Lafarge reported a marked rise in 2Q net profit although consolidated sales declined. The company has now trimmed its forecast for cement market growth this year but confirmed its goal to reduce debt to below EUR10bn this year.
EBITDA fell eight per cent to EUR922m and current operating income declined 11 per cent to EUR667m. Net profit in the second quarter came in at EUR201m compared to EUR39m in the same period last year when earnings were hit by exceptional items.
Consolidated sales, which were affected by adverse foreign exchange, declined three per cent to EUR4.11bn as growth in emerging markets only partly offset weak mature markets in North America and Western Europe. At a constant scope and exchange rates, sales were stable as increased prices across all Lafarge’s product lines to address cost inflation offset the impact of lower volumes, the group noted.

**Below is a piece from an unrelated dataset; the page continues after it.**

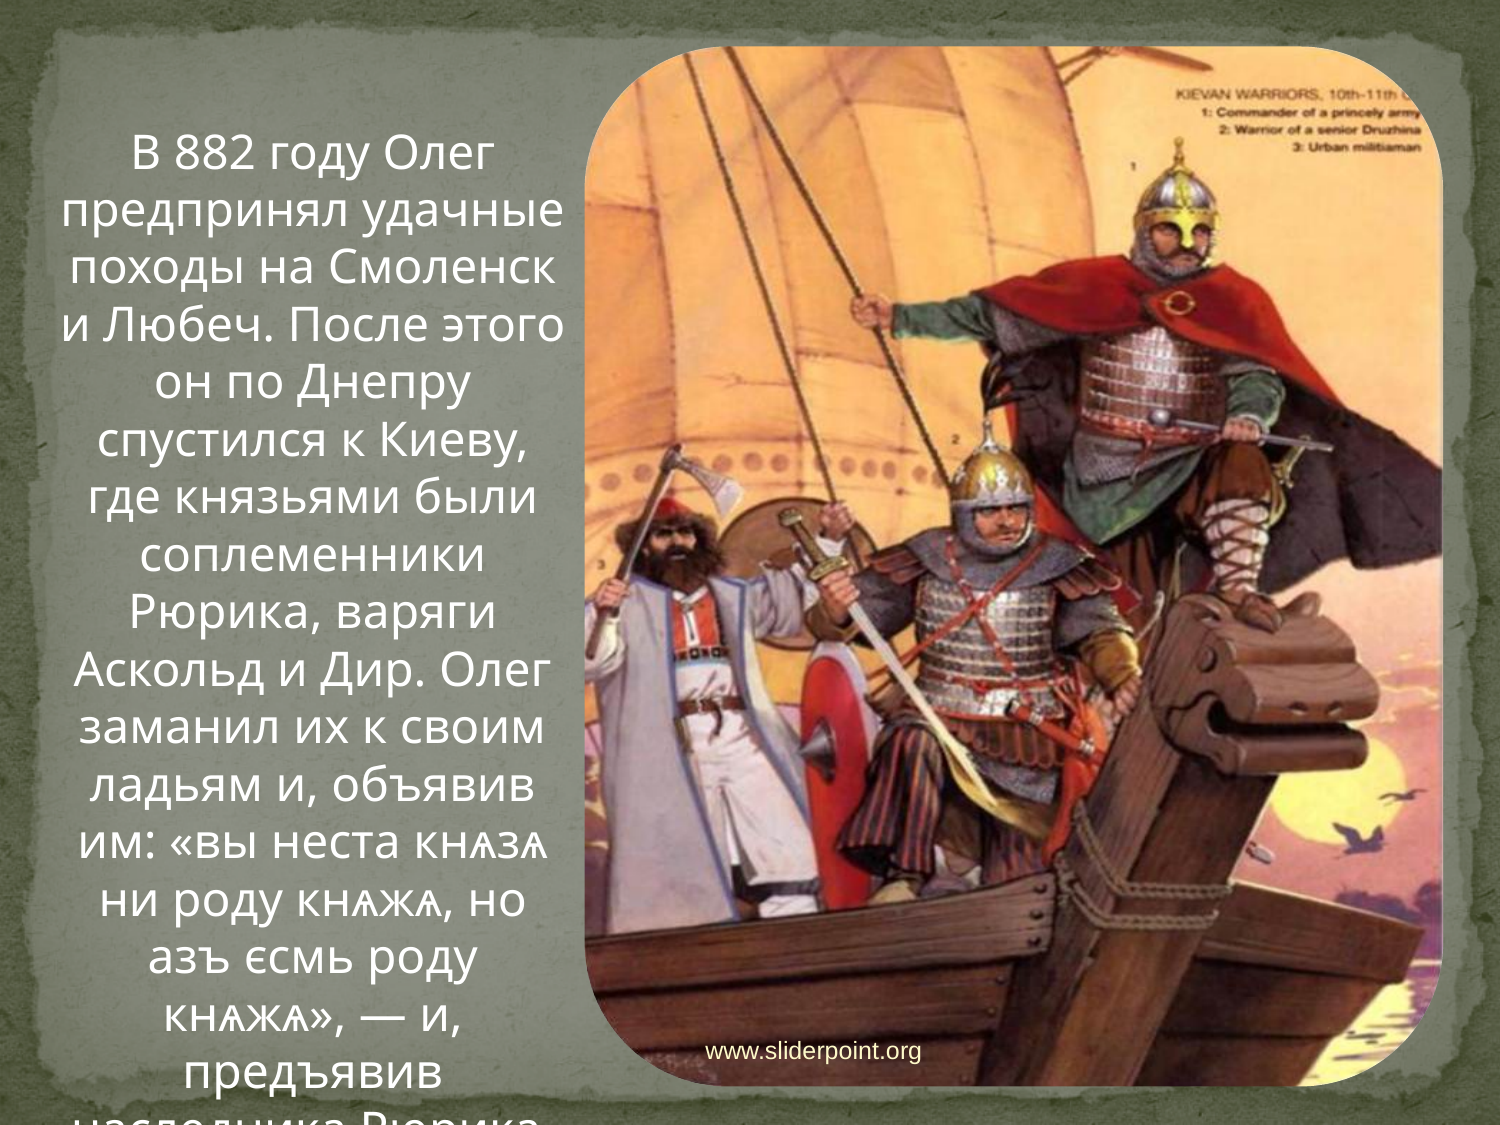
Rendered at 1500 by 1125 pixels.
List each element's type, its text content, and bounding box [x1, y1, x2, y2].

text_box В 882 году Олег предпринял удачные походы на Смоленск и Любеч. После этого он по Днепру спустился к Киеву, где князьями были соплеменники Рюрика, варяги Аскольд и Дир. Олег заманил их к своим ладьям и, объявив им: «вы неста кнѧзѧ ни роду кнѧжѧ, но азъ єсмь роду кнѧжѧ», — и, предъявив наследника Рюрика, малолетнего Игоря, приказал убить Аскольда и Дира. [41, 113, 585, 1125]
footer www.sliderpoint.org [350, 1017, 574, 1081]
picture [584, 46, 1444, 1087]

“Our results in the second quarter resisted in an environment which was marked by a conjunction of unfavourable circumstances. We increased prices and performance and innovation results are in line with our 2013 EUR650m additional EBITDA target,” Bruno Lafont, chairman and CEO of Lafarge said.
Market growth outlook reduced
The decline is second quarter sales volumes was affected by a high comparable 2012, Lafarge noted, as well as continuing adverse weather. Temporary fuel shortages in Egypt also put some pressure on volumes.

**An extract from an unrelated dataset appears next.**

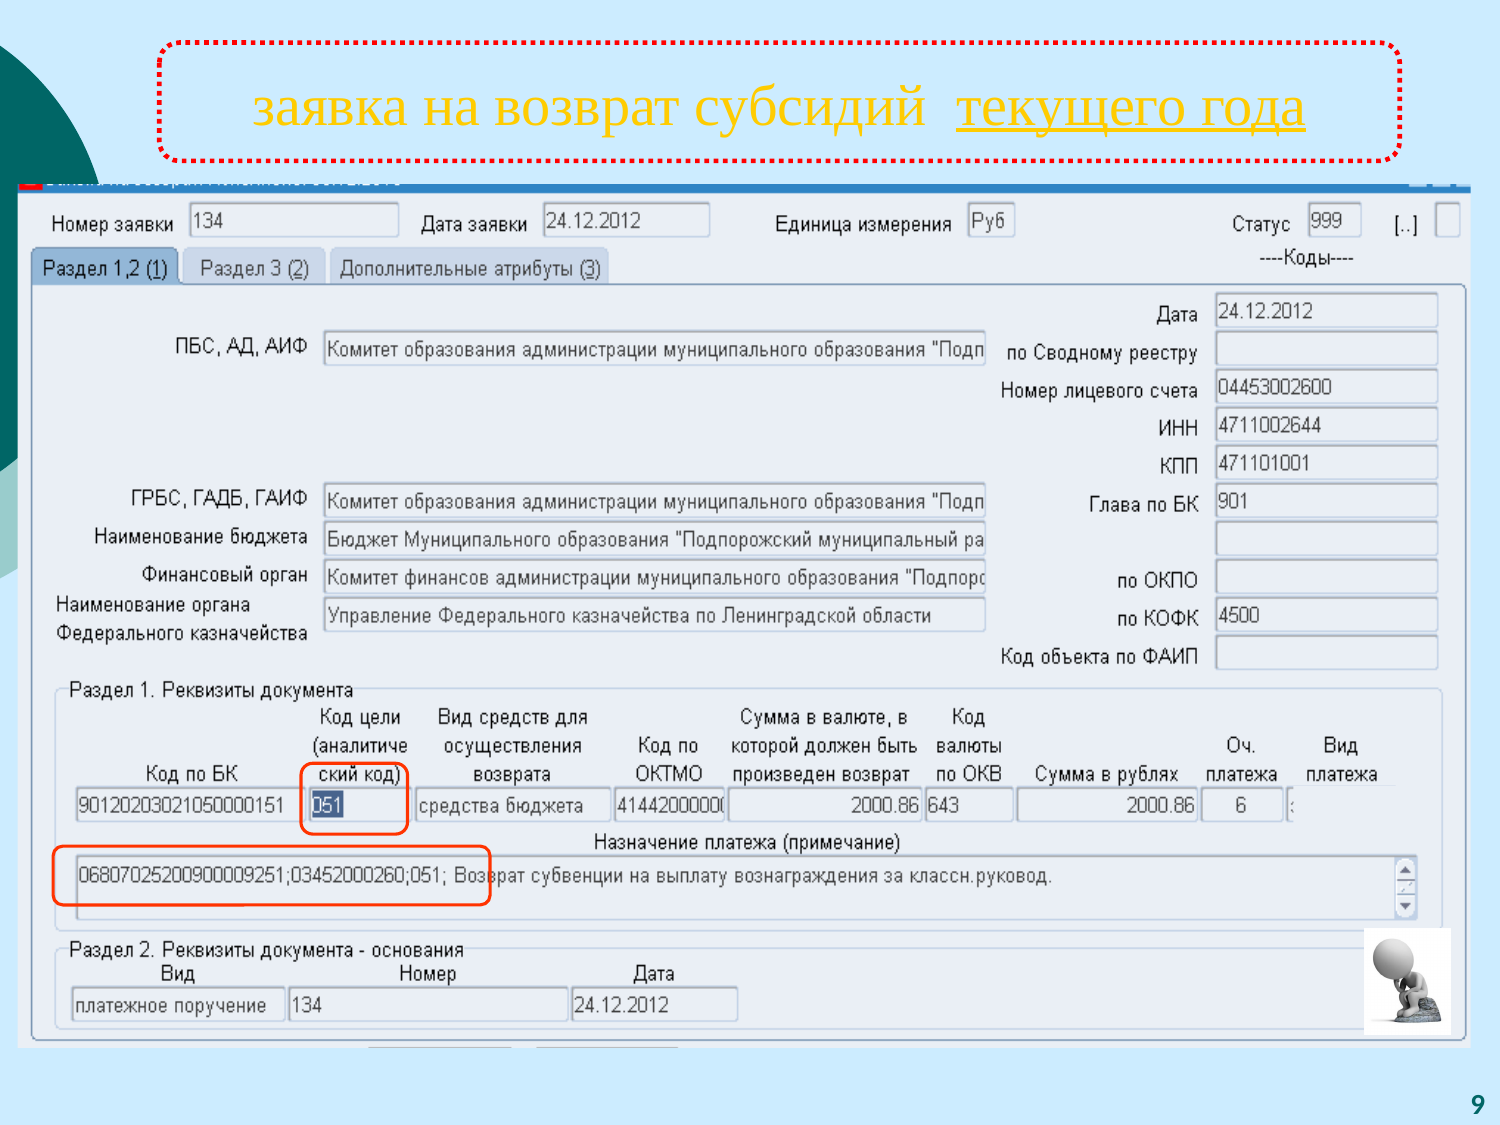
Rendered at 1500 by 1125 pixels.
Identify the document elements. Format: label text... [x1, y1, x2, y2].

The group now says it is expecting growth of between 0-3 per cent this year, instead of between 1-4 per cent previously estimated. The revised forecast reflects bad weather conditions in the period but also implies a more positive trends in the second half of the year, Mr Lafont said. Emerging markets continue to be the main driver of demand.
Investments and divestments
During the second quarter Lafarge received EUR49m in cash for divestments. With the most recent divestments announced, the group has secured EUR1.5bn of divestments since 1 January 2012, of which EUR655m have been received to-date. The remainder will contribute to further debt reduction in 2013, Lafarge stated, as it continues to pursue further divestments through the year.
Meanwhile investments for the quarter totalled EUR230m including development investments for ongoing cement plant projects in Russia, India and its Exshaw and Ravena plants in North America.
Net debt as at the end of June stood at EUR11.88bn, a reduction of EUR700m compared with a year earlier, reflecting the strict control of investments and working capital optimisation which supported the 35 per cent free cash flow increase in the quarter, the company said.
Lafarge has been selling assets and cutting costs to reduce its debt pile and regain its investment grade status.
The company has confirmed its goal to shrink debt below EUR10bn this year and said it would aim to cut it further below EUR9bn in 2014 through further asset disposals and cost savings, Lafont noted.